* **Selected extract**
The result of the Initiation planning process is the project charter. This document provides formal approval for the project to begin and authorizes the project manager to apply resources to the project. This is a major milestone, as the charter is the first official document of your approved project. All that hard work in the Initiation process has finally paid off.
The person or group approving the project issues the project charter. If your organization has a formal project selection committee, it may define who issues the project charter. This is typically someone in upper management, but this will vary between companies or departments. It may or may not be the project sponsor.
The charter is the project blueprint; similar to the blueprint you develop if you build a new home. The finished product will look a whole lot different, but at least you now have a map to help you get started.
Organizational standards drive the specific format of a project charter and the information it contains. As a project manager, you always want to determine if there is a template or required format to follow. At a minimum, your charter should contain a description of the project, the business need that created the project, and formal approval for the project to begin. If your project was involved in a formal selection process, you will have more data and can develop a project charter that contains the project description, project team information, goals and objectives, high-level business case, and formal approval.
An IT project description needs to be a quick-read paragraph that encapsulates and describes in a few sentences what the project’s product will do. It documents the key characteristics of the product or service that you’re going to create as well as the work required to deliver the project.
The following are some examples of IT project descriptions:
The project description documents the key characteristics of the product or service that will be created by the project and the work required to deliver the product. The description in the charter will be high level and more detail will be added when you develop the project scope statement, which is discussed in Chapter 3. The project description documents the relationship between the product being created and the business need that drove the project to be requested. This description needs to contain enough detail to be the foundation for the scope planning process that will be the next step.
The project charter should formally identify the project manager and his or her authority. Detailing the project manager’s authority in writing early on will prevent misunderstandings or issues down the road. Authority areas to document include personnel management and budget authority.
Does the project manager have input into the appraisals or salary reviews of team members?
Is the project manager authorized to spend the project budget?
Are there any limits on the dollar amount that can be spent without sponsor or other executive approval?

Source records
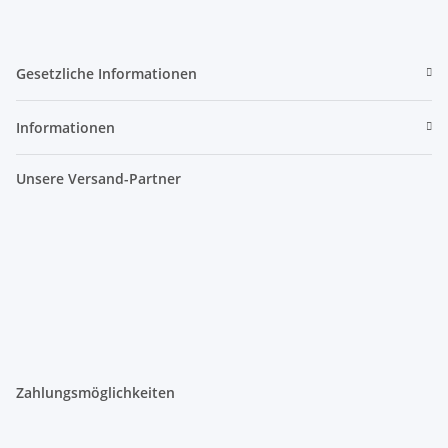
Gesetzliche Informationen
Informationen
Unsere Versand-Partner
Zahlungsmöglichkeiten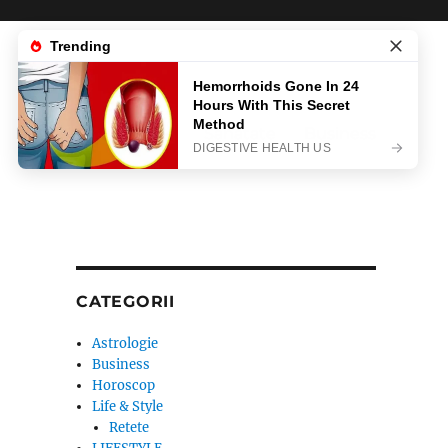
News
Life & Style
Sanatate
Business
CATEGORII
Astrologie
Business
Horoscop
Life & Style
Retete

* **Your task**
Replace "appraisals" with "evaluations" in the part of the project charter text that opens with the words containing "Does the project" and closes with "the project budget?", and write that part out. Rely only on the text about the project charter.

* **Solution to this exercise**
Does the project manager have input into the evaluations or salary reviews of team members?
Is the project manager authorized to spend the project budget?